Friends of the Earth Scotland campaigner Emilia Hannah said air pollution was a public health crisis which was responsible for about 3,500 deaths north of the border each year. She called for action from politicians to increase active travel and tackle congestion.
She said: "Although you can't see it, air pollution is having an impact on our health.
"We have a problem with overreliance on cars, and if the Scottish government were to invest more of its money into walking and cycling paths, and into public transport, people would have more options."
When asked why just 1.9% of Scotland's transport budget was spent on active travel such as walking and cycling, Derek Mackay said: "That's the highest ever investment in active travel. It's still at a record level, and it's about behaviour change as well, it's not just about throwing money at certain projects.
"We're spending over £1bn a year on public transport, as well as investing in projects like greener buses and electric vehicles.
"We've invested in a national cycle network, as well as walking strategies."
The Scottish Household Survey revealed that two-thirds of people travelled to work by car or van last year, while 13% of people walked and 2.6% cycled.
The documentary hears from cycling advocates in the Danish capital, Copenhagen, where 45% of commuters travel by bike each day.
Klaus Bondam is head of the Danish Cyclists' Federation and has played a key role shaping Copenhagen's transport policies.
He said: "Bicycle infrastructure is extremely cheap compared to the outcomes of it.
"For every kilometre that we exchange the car with the bicycle, we save the Danish society seven kroners. That's almost a pound, but it's saved the Danish society seven kroners in prolonged life and improved health effects."
Mikael Colville-Andersen runs the urban design company Copenhagenize, which advises cities and organisations about how to establish the bike as a form of transport.
"What is possible here, what has happened here in Copenhagen, taking the bicycle seriously as transport, is possible in every other city in the world," he said.
"Every city in the world used to be bicycle friendly. The bicycle was a primary transport in every city in the world, especially Great Britain.

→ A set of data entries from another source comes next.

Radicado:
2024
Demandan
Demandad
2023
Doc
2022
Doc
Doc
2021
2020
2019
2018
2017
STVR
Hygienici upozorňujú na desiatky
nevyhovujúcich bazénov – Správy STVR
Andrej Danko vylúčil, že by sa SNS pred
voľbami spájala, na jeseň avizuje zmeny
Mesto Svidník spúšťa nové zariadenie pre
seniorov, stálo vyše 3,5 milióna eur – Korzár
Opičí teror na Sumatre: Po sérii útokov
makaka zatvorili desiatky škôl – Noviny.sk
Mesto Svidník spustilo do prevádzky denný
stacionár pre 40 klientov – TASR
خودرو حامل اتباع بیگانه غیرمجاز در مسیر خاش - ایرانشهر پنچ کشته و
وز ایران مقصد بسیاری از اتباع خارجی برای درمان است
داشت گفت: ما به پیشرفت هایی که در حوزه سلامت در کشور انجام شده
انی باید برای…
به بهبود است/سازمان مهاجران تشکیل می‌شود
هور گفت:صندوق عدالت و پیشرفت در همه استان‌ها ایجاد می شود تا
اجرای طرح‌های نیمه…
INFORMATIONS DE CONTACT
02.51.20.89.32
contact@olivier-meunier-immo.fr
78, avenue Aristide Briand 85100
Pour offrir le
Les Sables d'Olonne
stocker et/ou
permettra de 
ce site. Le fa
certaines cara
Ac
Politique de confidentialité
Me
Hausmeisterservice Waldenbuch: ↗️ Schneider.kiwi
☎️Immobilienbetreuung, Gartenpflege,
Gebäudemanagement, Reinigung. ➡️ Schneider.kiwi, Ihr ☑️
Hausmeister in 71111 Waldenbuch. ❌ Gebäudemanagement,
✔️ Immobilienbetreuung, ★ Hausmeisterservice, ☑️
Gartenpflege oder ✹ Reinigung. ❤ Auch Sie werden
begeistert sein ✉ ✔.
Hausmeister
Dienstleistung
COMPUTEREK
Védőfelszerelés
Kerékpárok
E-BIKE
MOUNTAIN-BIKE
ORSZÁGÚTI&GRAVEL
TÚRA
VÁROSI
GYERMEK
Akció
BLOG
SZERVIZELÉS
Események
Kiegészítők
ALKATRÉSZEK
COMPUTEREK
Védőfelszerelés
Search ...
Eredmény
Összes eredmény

"We all started to go car-centric - the greatest paradigm shift in transport in history in the UK and in Denmark and in the Netherlands - and what happened was in the 1970s we started to rediscover the bicycle.
"The Danish or the Dutch model, it's just simply cities that are focused on the bicycle as transport, and making the bicycle the most competitive way to get around, time-wise.
"In many, many cities in the UK it's still quicker to take the car. You have to change that paradigm. That's the only way to nudge people to do anything, is to just simply give them the fastest way from A to B. What you see here is possible anywhere."
Alison Johnstone, health and wellbeing spokeswoman for the Scottish Greens and MSP for Lothian, said: "This investigation shows yet again that public health is being paid lip service by both national and local government who remain unwilling to use their powers and budgets to make our streets safe and healthy.
"Successive Labour, Lib Dem and SNP governments have failed to take this issue seriously despite the clear evidence that investing in walking and cycling infrastructure and efficient, affordable public transport delivers much greater public benefit than building new roads."
Scottish Conservative transport spokesman Alex Johnstone said: "With detailed emissions testing now part of the MOT test, it can be argued that roadside testing is no longer the best way to pursue this matter.
"It is therefore only reasonable that cash-strapped councils should be permitted to set their own priorities according to local circumstances."